The CBPP researched programs with work requirements and found that although employment increased modestly in the short-term, work requirement programs had the same or lower employment compared to programs without such requirements at the five-year mark. The portion of those with incomes below half of the poverty line, known as deep poverty, ended up rising in seven of 11 programs studied that had work requirements. This resulted in many participants ending up with no cash assistance and no employment.

Those who can work, do

The CBPP found that three-fourths of non-elderly and child Medicaid enrollees live in a family where at least one person works. In California, for example, Medicaid covers 10 percent of the population that works full time, and 20 percent of those employed part time. The report also indicated that states providing supportive employment services to those with disabilities have been successful in helping enrollees find and keep jobs.

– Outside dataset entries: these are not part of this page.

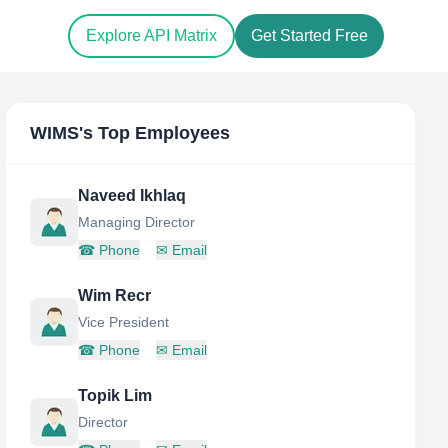
Explore API Matrix
Get Started Free
WIMS
's Top Employees
Naveed Ikhlaq
Managing Director
☎
Phone
✉
Email
Wim Recr
Vice President
☎
Phone
✉
Email
Topik Lim
Director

CBPP’s analysis finds that many Medicaid enrollees do not work because they have health or family-related barriers to maintaining employment. These barriers include a role as a primary caregiver, behavioral health issues, limited education, and a criminal history. In 2012, the unemployment rate for those experiencing mental illness hovered at 17.8 percent, but the National Alliance for Mental Illness (NAMI) estimated that many could be successfully employed if they received supportive services. CBPP believes that it would be difficult work programs to identify those who could not work in order to exempt them from work requirements.


The CBPP found that the work requirement would target unemployed parents or those with the aforementioned barriers to working. Losing coverage due to the inability to work would result in loss of access to primary and preventive care gained under the Patient Protection and Affordable Care Act (ACA) (P.L. 111-148). Hospitals would lose payment for treating the newly covered in states that have expanded Medicaid, and enrollees who are obtaining care that may ultimately better their chances of obtaining and sustaining employment could lose access to that care.